**WORK REQUEST:** Would you please output, word for word, the span of the listing below that opens on the line containing "Image 1: EM" and closes on the line containing "Which lettered pieces"? Include both ends and nothing more.

**TASK INPUTS:**
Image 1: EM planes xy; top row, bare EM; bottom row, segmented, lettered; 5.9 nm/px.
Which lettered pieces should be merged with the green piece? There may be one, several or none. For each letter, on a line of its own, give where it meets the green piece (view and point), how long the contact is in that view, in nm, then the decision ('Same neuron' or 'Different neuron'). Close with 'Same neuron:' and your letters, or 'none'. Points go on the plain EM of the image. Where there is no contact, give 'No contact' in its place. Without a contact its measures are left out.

...

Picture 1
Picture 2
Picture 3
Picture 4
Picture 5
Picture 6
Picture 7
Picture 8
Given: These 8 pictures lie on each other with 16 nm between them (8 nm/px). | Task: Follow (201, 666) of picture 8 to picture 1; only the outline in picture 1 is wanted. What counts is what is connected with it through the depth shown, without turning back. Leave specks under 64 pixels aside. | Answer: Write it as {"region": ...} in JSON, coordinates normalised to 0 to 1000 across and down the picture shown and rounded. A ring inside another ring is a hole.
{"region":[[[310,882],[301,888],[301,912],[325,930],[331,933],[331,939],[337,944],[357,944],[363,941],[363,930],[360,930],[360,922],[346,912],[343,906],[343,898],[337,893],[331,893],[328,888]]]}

**ANSWER TO THE PROBLEM:**
Image 1: EM planes xy; top row, bare EM; bottom row, segmented, lettered; 5.9 nm/px.
Which lettered pieces should be merged with the green piece? There may be one, several or none. For each letter, on a line of its own, give where it meets the green piece (view and point), how long the contact is in that view, in nm, then the decision ('Same neuron' or 'Different neuron'). Close with 'Same neuron:' and your letters, or 'none'. Points go on the plain EM of the image. Where there is no contact, give 'No contact' in its place. Without a contact its measures are left out.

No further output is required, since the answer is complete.